Было провезено несколько ружей, и в Еврейском квартале организовались группы ортодоксальных молодых людей и было установлено расписание дежурств.
Сторрс установил комендантский час с 6 вечера до 6 утра. Ночь прошла тихо. Но на следующий день у военного губернатора были иные планы. В 4 часа, за два часа до комендантского часа, он созвал совещание в губернаторском отделе со старшими офицерами — "обсудить положение и разработать планы на ночь". Присутствовали, помимо помощника Сторрса полковника Брамли, начальник полиции Ноуз и комендант иерусалимского гарнизона полковник Бедде с командирами подразделений.
Согласно показаниям одного из них, подполковника Г.М. Берроуза, состоялось длинное подробное обсуждение, а затем Сторрс выступил с ошеломляющим предложением: части, введенные им в город только после многих часов разгула, следует вновь вывести рано утром. Причина: "Их присутствие может испугать арабских крестьян, прибывающих с товарами для торговли"[716].

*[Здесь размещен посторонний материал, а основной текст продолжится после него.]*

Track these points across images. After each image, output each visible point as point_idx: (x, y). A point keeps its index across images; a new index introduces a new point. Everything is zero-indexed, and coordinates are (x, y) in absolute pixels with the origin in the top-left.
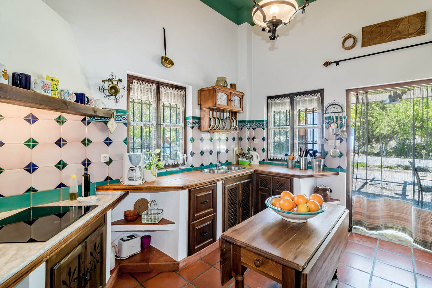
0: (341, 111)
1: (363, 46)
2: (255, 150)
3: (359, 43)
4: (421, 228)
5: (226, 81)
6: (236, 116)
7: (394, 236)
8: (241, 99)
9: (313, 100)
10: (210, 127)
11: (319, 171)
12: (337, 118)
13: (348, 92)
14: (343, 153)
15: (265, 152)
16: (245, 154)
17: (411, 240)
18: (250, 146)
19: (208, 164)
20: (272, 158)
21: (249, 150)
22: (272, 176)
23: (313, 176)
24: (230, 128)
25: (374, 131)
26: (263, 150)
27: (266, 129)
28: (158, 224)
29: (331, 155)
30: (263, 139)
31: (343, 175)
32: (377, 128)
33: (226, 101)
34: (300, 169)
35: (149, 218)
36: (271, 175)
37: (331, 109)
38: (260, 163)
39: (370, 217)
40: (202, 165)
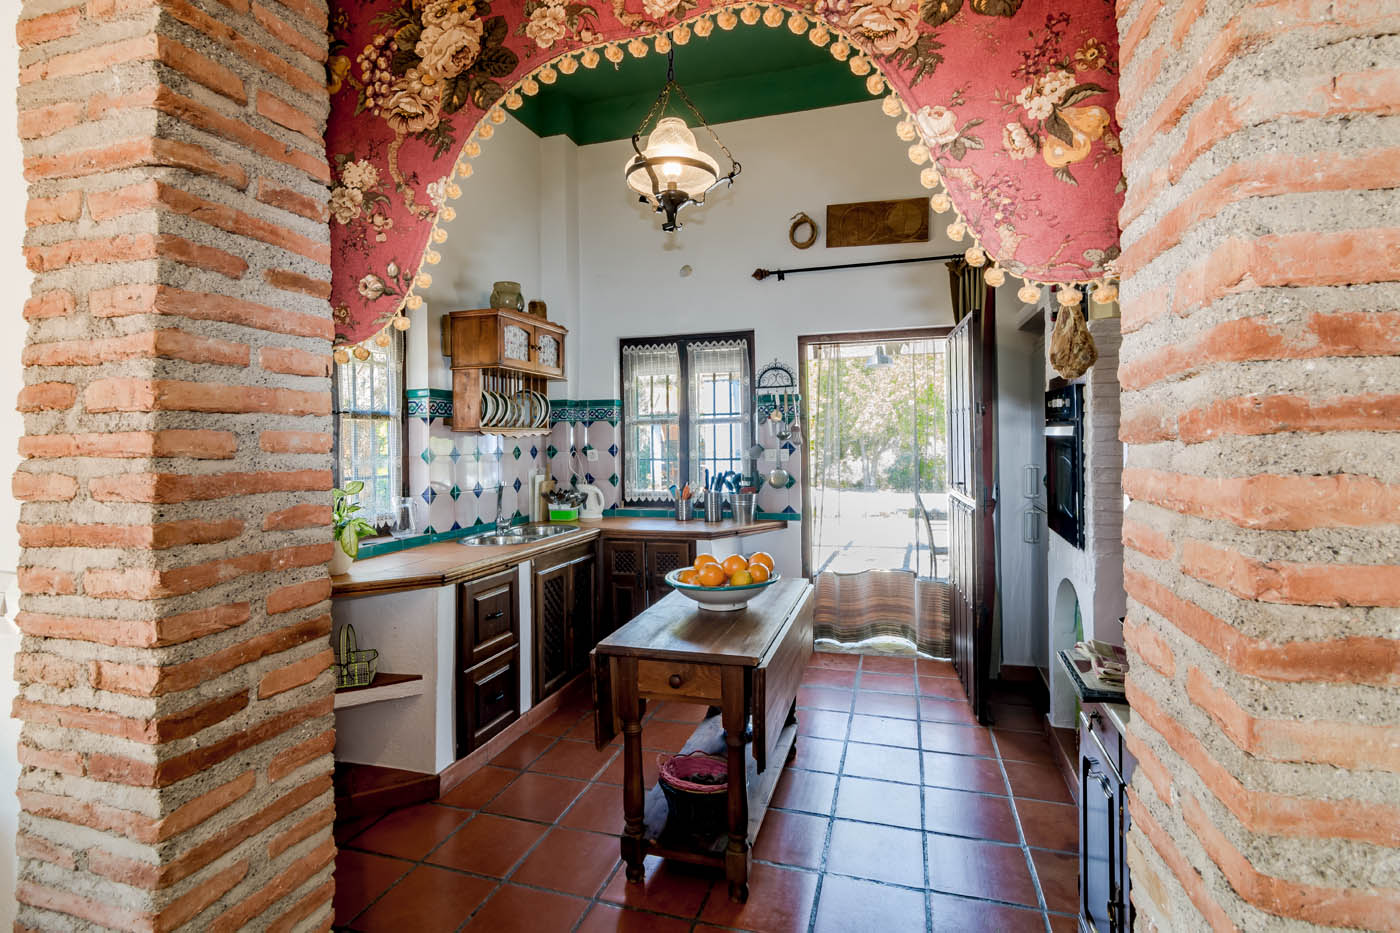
0: (789, 383)
1: (829, 245)
2: (590, 480)
3: (822, 239)
4: (928, 618)
5: (520, 295)
6: (544, 390)
7: (888, 645)
8: (558, 343)
9: (730, 354)
10: (483, 419)
11: (748, 522)
12: (782, 398)
13: (803, 341)
14: (795, 477)
15: (619, 484)
16: (566, 492)
17: (914, 646)
18: (577, 470)
19: (471, 523)
20: (635, 500)
21: (574, 481)
22: (646, 541)
23: (737, 533)
24: (532, 422)
25: (850, 427)
26: (613, 479)
27: (619, 423)
28: (372, 685)
29: (771, 484)
30: (612, 451)
31: (795, 526)
32: (856, 418)
33: (524, 350)
34: (707, 521)
35: (345, 673)
36: (642, 540)
37: (770, 379)
38: (605, 513)
39: (847, 614)
40: (456, 526)
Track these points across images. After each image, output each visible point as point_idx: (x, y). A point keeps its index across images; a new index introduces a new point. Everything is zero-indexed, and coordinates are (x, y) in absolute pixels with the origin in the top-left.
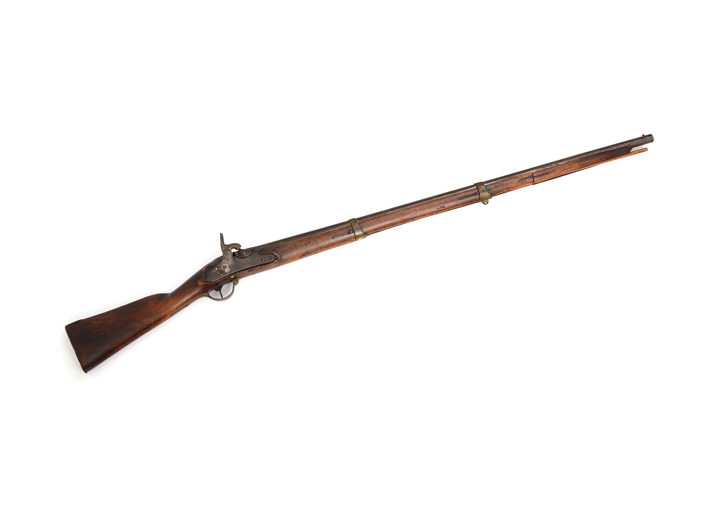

Впоследствии комиссия по расследованию утверждала, что "перед совещанием и полковник Сторрс, и полковник Бедде были осведомлены о том, что в городе ожидаются новые беспорядки на следующий день"[717]. Как бы то ни было, как подчеркивал позднее подполковник Берроуз, "даже если все идет по плану в первый день после того, как военным отдан приказ о восстановлении в городе порядка, их не следует выводить еще несколько дней, вплоть до недели". Бедде выразил несогласие со Сторрсом, но "уступил настойчиво выраженному пожеланию военного губернатора, чтобы все войска были выведены рано для обеспечения нормальных условий торговли".